Space for Possibility: Using Open-Ended Materials in Child-Centered Play
Young children are always at play. Their minds and bodies are wired to explore their world, no matter the location or context. In and around the home, where they feel comfortable and safe, a child can let their mind wander and follow playful, curious paths. One way we, as adults, can support them is with the help of open-ended materials that put them in the driver’s seat.
An open-ended material is anything that leaves space for possibility. It may be a toy, like a block; or it may be an everyday object, like a cardboard box. As the material finds its way into new hands, new places, and new environments, its life keeps evolving.

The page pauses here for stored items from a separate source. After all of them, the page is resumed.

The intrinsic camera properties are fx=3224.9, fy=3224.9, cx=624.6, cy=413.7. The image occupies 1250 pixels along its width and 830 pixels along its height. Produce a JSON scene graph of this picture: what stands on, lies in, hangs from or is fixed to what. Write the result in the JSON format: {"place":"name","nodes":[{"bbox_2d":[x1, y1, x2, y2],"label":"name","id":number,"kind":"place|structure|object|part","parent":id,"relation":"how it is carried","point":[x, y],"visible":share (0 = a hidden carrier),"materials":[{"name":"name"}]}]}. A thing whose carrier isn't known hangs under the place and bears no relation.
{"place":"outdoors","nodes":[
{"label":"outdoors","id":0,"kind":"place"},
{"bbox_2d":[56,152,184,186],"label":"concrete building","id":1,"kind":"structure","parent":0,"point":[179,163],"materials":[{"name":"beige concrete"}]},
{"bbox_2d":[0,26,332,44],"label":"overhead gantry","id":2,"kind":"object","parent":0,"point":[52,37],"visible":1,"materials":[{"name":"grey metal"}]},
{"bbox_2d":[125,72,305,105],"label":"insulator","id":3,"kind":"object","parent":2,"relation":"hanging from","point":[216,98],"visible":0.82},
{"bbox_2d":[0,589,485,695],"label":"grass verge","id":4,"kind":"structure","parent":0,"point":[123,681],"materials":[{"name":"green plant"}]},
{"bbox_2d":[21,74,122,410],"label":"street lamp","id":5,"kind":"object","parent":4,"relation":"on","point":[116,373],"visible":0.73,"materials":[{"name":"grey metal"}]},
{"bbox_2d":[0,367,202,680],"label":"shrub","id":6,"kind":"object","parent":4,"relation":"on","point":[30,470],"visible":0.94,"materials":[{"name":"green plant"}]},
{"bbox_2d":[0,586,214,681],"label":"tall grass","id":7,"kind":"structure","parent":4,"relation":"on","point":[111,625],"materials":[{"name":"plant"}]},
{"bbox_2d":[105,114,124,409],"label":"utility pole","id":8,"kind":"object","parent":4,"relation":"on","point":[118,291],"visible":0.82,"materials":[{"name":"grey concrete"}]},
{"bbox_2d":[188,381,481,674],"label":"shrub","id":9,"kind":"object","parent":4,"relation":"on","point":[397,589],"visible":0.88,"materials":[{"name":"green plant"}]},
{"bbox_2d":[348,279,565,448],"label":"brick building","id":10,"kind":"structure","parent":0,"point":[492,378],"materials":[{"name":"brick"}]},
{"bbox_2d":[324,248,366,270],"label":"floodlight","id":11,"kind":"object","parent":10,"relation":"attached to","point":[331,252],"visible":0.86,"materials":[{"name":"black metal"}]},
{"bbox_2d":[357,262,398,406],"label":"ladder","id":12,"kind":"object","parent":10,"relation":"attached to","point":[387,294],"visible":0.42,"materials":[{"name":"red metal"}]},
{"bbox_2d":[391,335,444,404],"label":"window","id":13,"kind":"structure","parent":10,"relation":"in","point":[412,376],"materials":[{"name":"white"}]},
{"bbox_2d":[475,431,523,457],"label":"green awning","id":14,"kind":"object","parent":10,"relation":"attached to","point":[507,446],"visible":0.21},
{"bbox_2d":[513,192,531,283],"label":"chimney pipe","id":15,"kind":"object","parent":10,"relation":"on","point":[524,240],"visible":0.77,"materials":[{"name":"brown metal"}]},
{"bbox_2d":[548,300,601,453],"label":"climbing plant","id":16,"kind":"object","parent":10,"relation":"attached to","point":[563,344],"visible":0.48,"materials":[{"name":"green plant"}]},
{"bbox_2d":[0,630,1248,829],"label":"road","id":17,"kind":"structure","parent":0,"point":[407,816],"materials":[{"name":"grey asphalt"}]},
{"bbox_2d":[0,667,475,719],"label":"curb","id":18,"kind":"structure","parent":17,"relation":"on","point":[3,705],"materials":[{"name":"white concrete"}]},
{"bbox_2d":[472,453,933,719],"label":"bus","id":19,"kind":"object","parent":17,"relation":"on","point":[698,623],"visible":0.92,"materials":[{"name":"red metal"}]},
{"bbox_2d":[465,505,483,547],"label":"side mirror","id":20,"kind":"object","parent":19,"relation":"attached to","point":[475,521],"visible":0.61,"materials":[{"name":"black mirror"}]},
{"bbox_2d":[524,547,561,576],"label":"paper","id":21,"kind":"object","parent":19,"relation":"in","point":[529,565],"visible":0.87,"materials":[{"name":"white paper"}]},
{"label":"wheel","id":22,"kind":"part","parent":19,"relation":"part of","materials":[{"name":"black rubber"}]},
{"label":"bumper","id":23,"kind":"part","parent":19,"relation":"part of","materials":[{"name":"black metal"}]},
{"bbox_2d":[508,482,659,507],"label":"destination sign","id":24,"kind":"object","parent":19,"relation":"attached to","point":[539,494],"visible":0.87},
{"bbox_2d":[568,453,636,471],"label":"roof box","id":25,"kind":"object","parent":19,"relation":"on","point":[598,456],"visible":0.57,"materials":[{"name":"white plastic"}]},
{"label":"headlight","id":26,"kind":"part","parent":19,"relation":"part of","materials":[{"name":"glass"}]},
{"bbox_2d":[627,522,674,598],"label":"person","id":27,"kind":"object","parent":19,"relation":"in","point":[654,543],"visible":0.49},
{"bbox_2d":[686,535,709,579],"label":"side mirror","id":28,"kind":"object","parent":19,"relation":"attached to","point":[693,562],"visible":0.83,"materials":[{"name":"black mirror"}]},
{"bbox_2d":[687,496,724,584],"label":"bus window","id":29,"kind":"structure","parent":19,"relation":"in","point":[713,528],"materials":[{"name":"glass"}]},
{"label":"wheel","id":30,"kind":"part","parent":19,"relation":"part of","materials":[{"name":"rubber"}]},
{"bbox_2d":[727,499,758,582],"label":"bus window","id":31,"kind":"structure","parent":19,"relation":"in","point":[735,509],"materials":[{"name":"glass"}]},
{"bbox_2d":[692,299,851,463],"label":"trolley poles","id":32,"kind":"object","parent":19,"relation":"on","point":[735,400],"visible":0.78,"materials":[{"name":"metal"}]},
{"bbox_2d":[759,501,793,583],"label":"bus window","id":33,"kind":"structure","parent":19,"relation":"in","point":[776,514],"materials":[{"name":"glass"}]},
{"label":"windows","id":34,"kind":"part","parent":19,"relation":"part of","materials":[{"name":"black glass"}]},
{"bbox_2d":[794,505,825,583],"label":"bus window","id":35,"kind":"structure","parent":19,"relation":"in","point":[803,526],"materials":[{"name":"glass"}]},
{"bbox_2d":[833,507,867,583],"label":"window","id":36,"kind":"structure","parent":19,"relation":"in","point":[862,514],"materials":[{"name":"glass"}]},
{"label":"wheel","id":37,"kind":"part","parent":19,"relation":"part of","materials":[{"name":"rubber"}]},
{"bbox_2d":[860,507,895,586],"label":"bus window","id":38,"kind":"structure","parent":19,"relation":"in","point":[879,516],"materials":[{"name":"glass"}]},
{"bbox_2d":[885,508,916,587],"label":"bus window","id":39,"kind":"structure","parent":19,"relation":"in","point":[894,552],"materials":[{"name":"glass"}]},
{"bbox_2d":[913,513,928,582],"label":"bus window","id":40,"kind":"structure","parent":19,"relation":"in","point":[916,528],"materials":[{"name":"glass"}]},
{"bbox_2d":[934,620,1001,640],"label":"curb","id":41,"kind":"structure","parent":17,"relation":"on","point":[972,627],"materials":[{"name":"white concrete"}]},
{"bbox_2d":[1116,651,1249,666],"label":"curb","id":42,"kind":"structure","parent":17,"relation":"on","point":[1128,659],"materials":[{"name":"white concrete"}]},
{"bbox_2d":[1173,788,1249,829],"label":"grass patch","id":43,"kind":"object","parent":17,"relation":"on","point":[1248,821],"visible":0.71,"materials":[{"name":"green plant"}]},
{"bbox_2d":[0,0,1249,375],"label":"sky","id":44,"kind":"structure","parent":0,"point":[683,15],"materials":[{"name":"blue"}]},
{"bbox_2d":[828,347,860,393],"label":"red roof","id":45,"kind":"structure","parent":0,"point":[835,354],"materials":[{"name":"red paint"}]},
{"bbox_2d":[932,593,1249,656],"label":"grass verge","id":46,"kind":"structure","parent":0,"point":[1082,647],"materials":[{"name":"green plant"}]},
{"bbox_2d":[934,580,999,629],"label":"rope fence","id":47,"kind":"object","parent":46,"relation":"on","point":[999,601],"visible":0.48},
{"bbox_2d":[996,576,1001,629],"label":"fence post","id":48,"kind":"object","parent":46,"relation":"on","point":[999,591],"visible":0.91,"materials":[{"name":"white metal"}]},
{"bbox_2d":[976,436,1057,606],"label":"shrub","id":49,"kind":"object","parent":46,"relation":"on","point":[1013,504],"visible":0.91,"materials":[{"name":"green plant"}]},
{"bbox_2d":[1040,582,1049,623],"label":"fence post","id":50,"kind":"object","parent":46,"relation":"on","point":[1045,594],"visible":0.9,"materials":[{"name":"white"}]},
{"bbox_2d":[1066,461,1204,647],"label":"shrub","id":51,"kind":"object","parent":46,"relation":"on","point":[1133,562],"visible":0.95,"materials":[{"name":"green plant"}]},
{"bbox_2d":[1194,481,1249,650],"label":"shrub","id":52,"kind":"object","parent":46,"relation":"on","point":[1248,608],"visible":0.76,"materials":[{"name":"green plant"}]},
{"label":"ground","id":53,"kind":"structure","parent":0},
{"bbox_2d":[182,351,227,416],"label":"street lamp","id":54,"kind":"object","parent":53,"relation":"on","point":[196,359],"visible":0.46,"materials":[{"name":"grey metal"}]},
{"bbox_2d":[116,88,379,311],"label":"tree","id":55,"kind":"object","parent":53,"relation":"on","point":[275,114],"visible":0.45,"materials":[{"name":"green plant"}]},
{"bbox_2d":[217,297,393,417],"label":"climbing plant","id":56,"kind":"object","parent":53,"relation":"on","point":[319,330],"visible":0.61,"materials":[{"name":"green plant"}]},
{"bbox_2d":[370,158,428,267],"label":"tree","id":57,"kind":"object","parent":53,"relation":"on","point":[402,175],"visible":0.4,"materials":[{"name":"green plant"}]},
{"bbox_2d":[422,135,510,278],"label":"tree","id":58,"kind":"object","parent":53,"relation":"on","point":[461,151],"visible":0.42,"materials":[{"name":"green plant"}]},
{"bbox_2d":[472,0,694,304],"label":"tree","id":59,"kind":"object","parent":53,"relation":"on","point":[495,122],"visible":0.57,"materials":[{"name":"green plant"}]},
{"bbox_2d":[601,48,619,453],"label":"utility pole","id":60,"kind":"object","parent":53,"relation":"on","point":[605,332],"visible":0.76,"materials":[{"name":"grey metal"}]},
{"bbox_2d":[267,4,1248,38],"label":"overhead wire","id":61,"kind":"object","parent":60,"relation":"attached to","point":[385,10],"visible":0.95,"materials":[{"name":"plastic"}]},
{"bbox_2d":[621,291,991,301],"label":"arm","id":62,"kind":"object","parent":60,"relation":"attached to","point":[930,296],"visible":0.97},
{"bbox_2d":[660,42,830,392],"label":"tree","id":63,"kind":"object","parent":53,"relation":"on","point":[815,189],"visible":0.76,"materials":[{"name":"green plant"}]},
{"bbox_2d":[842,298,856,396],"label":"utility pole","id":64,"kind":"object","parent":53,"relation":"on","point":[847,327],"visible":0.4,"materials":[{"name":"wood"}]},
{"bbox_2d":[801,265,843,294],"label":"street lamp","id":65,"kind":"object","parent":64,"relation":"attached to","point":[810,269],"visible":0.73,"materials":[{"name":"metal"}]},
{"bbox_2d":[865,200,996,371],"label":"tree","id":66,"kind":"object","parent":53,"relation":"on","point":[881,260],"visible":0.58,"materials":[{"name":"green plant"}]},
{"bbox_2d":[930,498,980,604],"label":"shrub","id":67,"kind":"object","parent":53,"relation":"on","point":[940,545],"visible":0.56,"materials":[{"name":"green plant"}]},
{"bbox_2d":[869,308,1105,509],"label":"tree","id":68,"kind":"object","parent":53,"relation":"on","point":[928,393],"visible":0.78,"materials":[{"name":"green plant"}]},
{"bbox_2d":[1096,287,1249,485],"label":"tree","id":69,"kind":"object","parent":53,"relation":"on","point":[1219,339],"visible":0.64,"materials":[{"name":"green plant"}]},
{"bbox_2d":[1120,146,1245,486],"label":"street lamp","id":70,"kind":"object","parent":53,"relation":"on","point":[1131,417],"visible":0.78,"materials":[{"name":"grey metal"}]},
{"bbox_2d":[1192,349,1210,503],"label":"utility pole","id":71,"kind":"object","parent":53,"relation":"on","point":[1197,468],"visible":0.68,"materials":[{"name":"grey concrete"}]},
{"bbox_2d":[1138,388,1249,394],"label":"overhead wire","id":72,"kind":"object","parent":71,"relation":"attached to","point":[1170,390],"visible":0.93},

When we offer children open-ended materials, we offer them creative control. Some materials have so many options, so many possibilities, that they are almost irresistible: they beg for hands-on play and attention. A truly open-ended material has unlimited potential: a child can follow the lead of a suggestion or inspiration from a peer or adult; or they can make choices on their own. Neither way is wrong, and there is a time and place for both.
As adults, we sometimes expect children to dive in head first, to be instantly engaged. But engagement can take time. We can allow kids to have the time to really explore what an object can do, and how they might control it and manipulate it. With time and space for play with open-ended materials, children can see the results of their explorations and follow their ideas and interests: that is the core of playful, engaged learning. Young children are learning through testing and repetition: open-ended materials allow them to set the terms and controls of their experiments.
A collection of open-ended materials, like an assortment of Little Bricks, can be a simple introduction to child-centered play for adults and kids alike:
- The pieces are uniform, making it simple for children with developing fine-motor skills to create stable structures.
- The material is durable, so they can be used inside, outside – anywhere – allowing them to travel through space as children need them in their play.
- A little suggestion goes a long way: adults can create a small setup to pique children’s curiosity.
Guidecraft Little Bricks are an ideal introduction to independent play with a self-explanatory, open-ended material. Young children can mess around with all sorts of possibilities; adults can play along to model and support. The creativity cards with Little Bricks, suggesting circle, incline, structure, and more, give visual hints and inspiration for kids and caregivers as they get to know the materials.
The big idea: children are most always engaged in playful learning as they make personal connections with their world. Bringing this idea out of the classroom and into the home tells children that their ideas are valid, and their independent play is valued.